- [Request]: What is needed is an exact copy of the data below, pictures excluded.
┌──
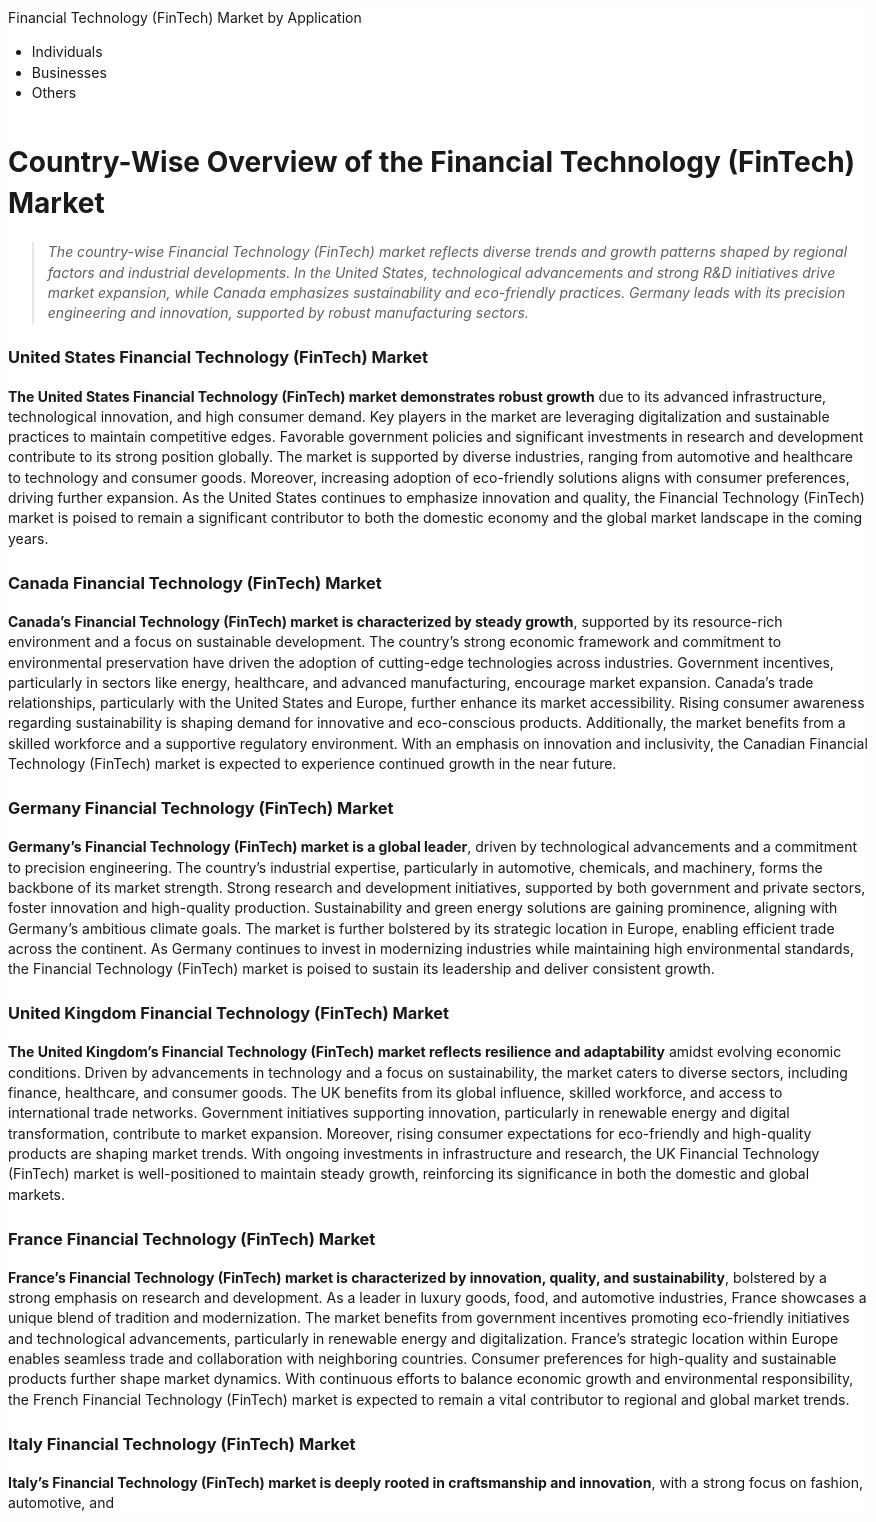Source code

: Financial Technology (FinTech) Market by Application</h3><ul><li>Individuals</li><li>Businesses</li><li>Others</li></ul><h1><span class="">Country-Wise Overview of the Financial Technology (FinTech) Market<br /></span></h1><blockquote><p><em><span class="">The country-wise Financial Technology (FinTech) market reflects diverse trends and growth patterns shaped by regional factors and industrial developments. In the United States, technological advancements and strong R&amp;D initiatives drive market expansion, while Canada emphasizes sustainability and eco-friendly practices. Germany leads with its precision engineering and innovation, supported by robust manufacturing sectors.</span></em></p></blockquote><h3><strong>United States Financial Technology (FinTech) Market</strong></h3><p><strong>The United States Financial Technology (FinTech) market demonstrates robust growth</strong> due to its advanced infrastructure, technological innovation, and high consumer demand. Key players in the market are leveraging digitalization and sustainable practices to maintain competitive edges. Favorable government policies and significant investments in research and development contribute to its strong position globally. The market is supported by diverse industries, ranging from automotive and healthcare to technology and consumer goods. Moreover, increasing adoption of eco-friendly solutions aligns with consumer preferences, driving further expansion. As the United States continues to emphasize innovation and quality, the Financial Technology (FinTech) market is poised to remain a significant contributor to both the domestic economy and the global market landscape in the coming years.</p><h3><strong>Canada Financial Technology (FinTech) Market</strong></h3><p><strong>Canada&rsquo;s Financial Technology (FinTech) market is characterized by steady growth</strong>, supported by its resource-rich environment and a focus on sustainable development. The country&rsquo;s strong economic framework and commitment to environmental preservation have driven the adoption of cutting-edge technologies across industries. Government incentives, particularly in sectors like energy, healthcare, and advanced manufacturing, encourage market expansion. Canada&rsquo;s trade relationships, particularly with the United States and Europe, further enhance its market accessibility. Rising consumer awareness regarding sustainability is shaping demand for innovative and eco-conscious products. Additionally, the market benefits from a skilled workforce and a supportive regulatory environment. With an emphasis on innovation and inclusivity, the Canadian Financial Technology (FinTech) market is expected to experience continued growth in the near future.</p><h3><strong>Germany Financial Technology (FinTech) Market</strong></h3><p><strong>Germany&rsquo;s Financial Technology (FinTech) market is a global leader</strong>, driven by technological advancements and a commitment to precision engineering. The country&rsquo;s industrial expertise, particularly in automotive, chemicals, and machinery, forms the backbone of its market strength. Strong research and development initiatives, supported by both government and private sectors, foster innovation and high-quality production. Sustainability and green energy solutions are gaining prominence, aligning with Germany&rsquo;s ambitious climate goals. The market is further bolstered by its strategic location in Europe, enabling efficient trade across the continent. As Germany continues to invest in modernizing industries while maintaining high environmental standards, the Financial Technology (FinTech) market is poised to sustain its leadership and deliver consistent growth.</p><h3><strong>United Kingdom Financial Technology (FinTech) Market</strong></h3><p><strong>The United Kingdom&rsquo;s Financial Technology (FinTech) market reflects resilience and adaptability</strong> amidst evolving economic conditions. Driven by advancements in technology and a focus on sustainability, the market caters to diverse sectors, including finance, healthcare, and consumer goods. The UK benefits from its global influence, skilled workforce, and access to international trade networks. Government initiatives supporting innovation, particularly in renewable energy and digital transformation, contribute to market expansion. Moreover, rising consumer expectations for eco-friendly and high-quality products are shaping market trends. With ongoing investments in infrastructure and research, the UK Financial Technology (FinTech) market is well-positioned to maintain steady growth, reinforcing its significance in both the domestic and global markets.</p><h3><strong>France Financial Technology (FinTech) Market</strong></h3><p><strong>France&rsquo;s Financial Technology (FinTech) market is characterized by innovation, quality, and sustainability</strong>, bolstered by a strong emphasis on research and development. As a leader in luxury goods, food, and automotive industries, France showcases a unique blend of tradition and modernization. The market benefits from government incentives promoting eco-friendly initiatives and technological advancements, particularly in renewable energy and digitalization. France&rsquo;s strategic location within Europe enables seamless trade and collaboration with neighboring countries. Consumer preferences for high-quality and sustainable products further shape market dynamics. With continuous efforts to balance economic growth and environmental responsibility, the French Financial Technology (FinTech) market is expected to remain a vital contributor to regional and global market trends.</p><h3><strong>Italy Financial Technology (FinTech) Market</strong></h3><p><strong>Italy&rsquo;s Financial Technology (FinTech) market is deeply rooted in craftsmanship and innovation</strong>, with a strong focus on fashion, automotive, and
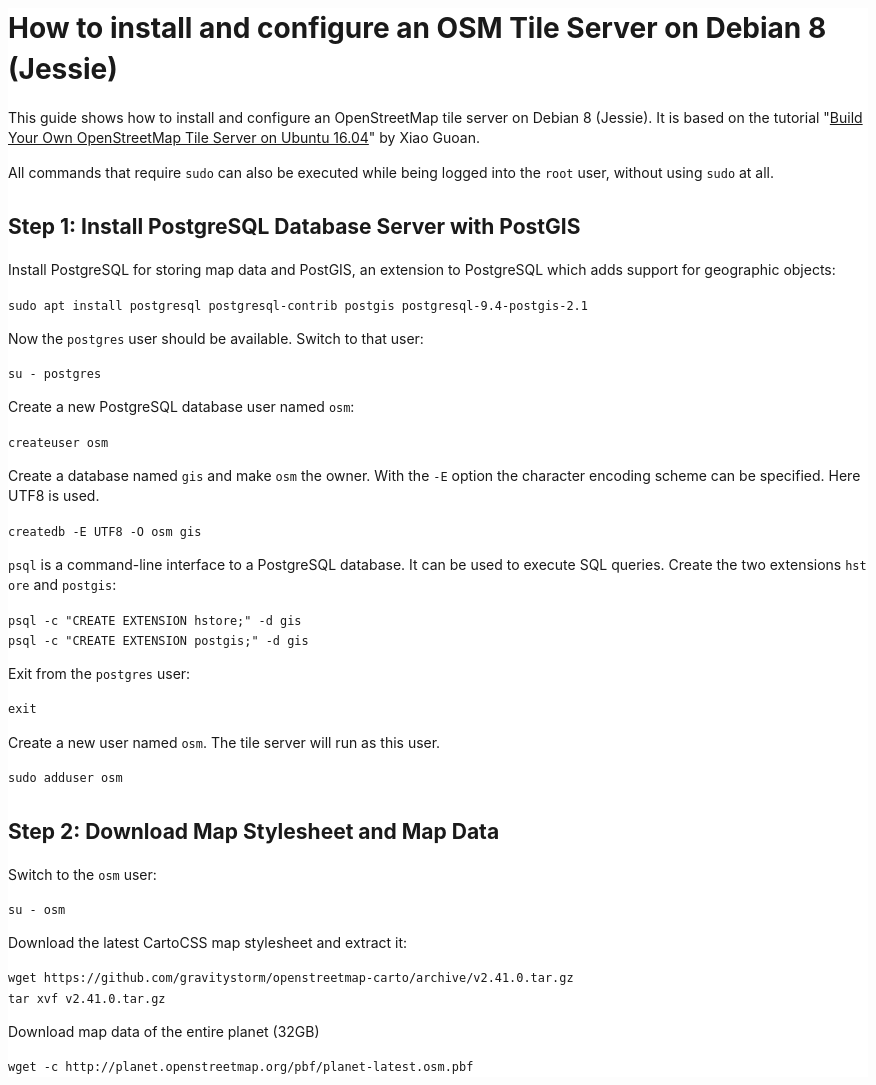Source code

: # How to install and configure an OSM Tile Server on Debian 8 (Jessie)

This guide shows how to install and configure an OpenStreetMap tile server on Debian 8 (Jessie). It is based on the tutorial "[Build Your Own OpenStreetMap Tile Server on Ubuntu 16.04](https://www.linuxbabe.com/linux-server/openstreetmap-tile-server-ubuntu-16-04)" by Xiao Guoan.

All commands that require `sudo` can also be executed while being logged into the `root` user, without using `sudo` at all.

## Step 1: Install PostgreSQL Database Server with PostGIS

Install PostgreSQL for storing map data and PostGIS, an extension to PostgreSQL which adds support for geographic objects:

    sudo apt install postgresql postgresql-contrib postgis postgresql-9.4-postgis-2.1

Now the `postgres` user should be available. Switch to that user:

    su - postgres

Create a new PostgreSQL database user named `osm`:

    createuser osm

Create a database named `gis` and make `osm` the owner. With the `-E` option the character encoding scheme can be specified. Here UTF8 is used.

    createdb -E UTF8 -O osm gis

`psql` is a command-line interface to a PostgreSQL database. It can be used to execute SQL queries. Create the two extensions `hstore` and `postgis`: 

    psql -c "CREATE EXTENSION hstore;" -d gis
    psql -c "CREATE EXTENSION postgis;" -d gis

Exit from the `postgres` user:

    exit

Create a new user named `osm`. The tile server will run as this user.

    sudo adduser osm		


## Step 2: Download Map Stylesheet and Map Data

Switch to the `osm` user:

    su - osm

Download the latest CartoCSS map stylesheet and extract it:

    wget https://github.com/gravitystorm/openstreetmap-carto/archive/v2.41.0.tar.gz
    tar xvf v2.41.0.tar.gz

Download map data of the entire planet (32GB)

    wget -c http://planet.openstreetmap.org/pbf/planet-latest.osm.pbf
└──
- [Worked solution]:
Source code

: Financial Technology (FinTech) Market by Application</h3><ul><li>Individuals</li><li>Businesses</li><li>Others</li></ul><h1><span class="">Country-Wise Overview of the Financial Technology (FinTech) Market<br /></span></h1><blockquote><p><em><span class="">The country-wise Financial Technology (FinTech) market reflects diverse trends and growth patterns shaped by regional factors and industrial developments. In the United States, technological advancements and strong R&amp;D initiatives drive market expansion, while Canada emphasizes sustainability and eco-friendly practices. Germany leads with its precision engineering and innovation, supported by robust manufacturing sectors.</span></em></p></blockquote><h3><strong>United States Financial Technology (FinTech) Market</strong></h3><p><strong>The United States Financial Technology (FinTech) market demonstrates robust growth</strong> due to its advanced infrastructure, technological innovation, and high consumer demand. Key players in the market are leveraging digitalization and sustainable practices to maintain competitive edges. Favorable government policies and significant investments in research and development contribute to its strong position globally. The market is supported by diverse industries, ranging from automotive and healthcare to technology and consumer goods. Moreover, increasing adoption of eco-friendly solutions aligns with consumer preferences, driving further expansion. As the United States continues to emphasize innovation and quality, the Financial Technology (FinTech) market is poised to remain a significant contributor to both the domestic economy and the global market landscape in the coming years.</p><h3><strong>Canada Financial Technology (FinTech) Market</strong></h3><p><strong>Canada&rsquo;s Financial Technology (FinTech) market is characterized by steady growth</strong>, supported by its resource-rich environment and a focus on sustainable development. The country&rsquo;s strong economic framework and commitment to environmental preservation have driven the adoption of cutting-edge technologies across industries. Government incentives, particularly in sectors like energy, healthcare, and advanced manufacturing, encourage market expansion. Canada&rsquo;s trade relationships, particularly with the United States and Europe, further enhance its market accessibility. Rising consumer awareness regarding sustainability is shaping demand for innovative and eco-conscious products. Additionally, the market benefits from a skilled workforce and a supportive regulatory environment. With an emphasis on innovation and inclusivity, the Canadian Financial Technology (FinTech) market is expected to experience continued growth in the near future.</p><h3><strong>Germany Financial Technology (FinTech) Market</strong></h3><p><strong>Germany&rsquo;s Financial Technology (FinTech) market is a global leader</strong>, driven by technological advancements and a commitment to precision engineering. The country&rsquo;s industrial expertise, particularly in automotive, chemicals, and machinery, forms the backbone of its market strength. Strong research and development initiatives, supported by both government and private sectors, foster innovation and high-quality production. Sustainability and green energy solutions are gaining prominence, aligning with Germany&rsquo;s ambitious climate goals. The market is further bolstered by its strategic location in Europe, enabling efficient trade across the continent. As Germany continues to invest in modernizing industries while maintaining high environmental standards, the Financial Technology (FinTech) market is poised to sustain its leadership and deliver consistent growth.</p><h3><strong>United Kingdom Financial Technology (FinTech) Market</strong></h3><p><strong>The United Kingdom&rsquo;s Financial Technology (FinTech) market reflects resilience and adaptability</strong> amidst evolving economic conditions. Driven by advancements in technology and a focus on sustainability, the market caters to diverse sectors, including finance, healthcare, and consumer goods. The UK benefits from its global influence, skilled workforce, and access to international trade networks. Government initiatives supporting innovation, particularly in renewable energy and digital transformation, contribute to market expansion. Moreover, rising consumer expectations for eco-friendly and high-quality products are shaping market trends. With ongoing investments in infrastructure and research, the UK Financial Technology (FinTech) market is well-positioned to maintain steady growth, reinforcing its significance in both the domestic and global markets.</p><h3><strong>France Financial Technology (FinTech) Market</strong></h3><p><strong>France&rsquo;s Financial Technology (FinTech) market is characterized by innovation, quality, and sustainability</strong>, bolstered by a strong emphasis on research and development. As a leader in luxury goods, food, and automotive industries, France showcases a unique blend of tradition and modernization. The market benefits from government incentives promoting eco-friendly initiatives and technological advancements, particularly in renewable energy and digitalization. France&rsquo;s strategic location within Europe enables seamless trade and collaboration with neighboring countries. Consumer preferences for high-quality and sustainable products further shape market dynamics. With continuous efforts to balance economic growth and environmental responsibility, the French Financial Technology (FinTech) market is expected to remain a vital contributor to regional and global market trends.</p><h3><strong>Italy Financial Technology (FinTech) Market</strong></h3><p><strong>Italy&rsquo;s Financial Technology (FinTech) market is deeply rooted in craftsmanship and innovation</strong>, with a strong focus on fashion, automotive, and
Source code

: # How to install and configure an OSM Tile Server on Debian 8 (Jessie)

This guide shows how to install and configure an OpenStreetMap tile server on Debian 8 (Jessie). It is based on the tutorial "[Build Your Own OpenStreetMap Tile Server on Ubuntu 16.04](https://www.linuxbabe.com/linux-server/openstreetmap-tile-server-ubuntu-16-04)" by Xiao Guoan.

All commands that require `sudo` can also be executed while being logged into the `root` user, without using `sudo` at all.

## Step 1: Install PostgreSQL Database Server with PostGIS

Install PostgreSQL for storing map data and PostGIS, an extension to PostgreSQL which adds support for geographic objects:

    sudo apt install postgresql postgresql-contrib postgis postgresql-9.4-postgis-2.1

Now the `postgres` user should be available. Switch to that user:

    su - postgres

Create a new PostgreSQL database user named `osm`:

    createuser osm

Create a database named `gis` and make `osm` the owner. With the `-E` option the character encoding scheme can be specified. Here UTF8 is used.

    createdb -E UTF8 -O osm gis

`psql` is a command-line interface to a PostgreSQL database. It can be used to execute SQL queries. Create the two extensions `hstore` and `postgis`: 

    psql -c "CREATE EXTENSION hstore;" -d gis
    psql -c "CREATE EXTENSION postgis;" -d gis

Exit from the `postgres` user:

    exit

Create a new user named `osm`. The tile server will run as this user.

    sudo adduser osm		


## Step 2: Download Map Stylesheet and Map Data

Switch to the `osm` user:

    su - osm

Download the latest CartoCSS map stylesheet and extract it:

    wget https://github.com/gravitystorm/openstreetmap-carto/archive/v2.41.0.tar.gz
    tar xvf v2.41.0.tar.gz

Download map data of the entire planet (32GB)

    wget -c http://planet.openstreetmap.org/pbf/planet-latest.osm.pbf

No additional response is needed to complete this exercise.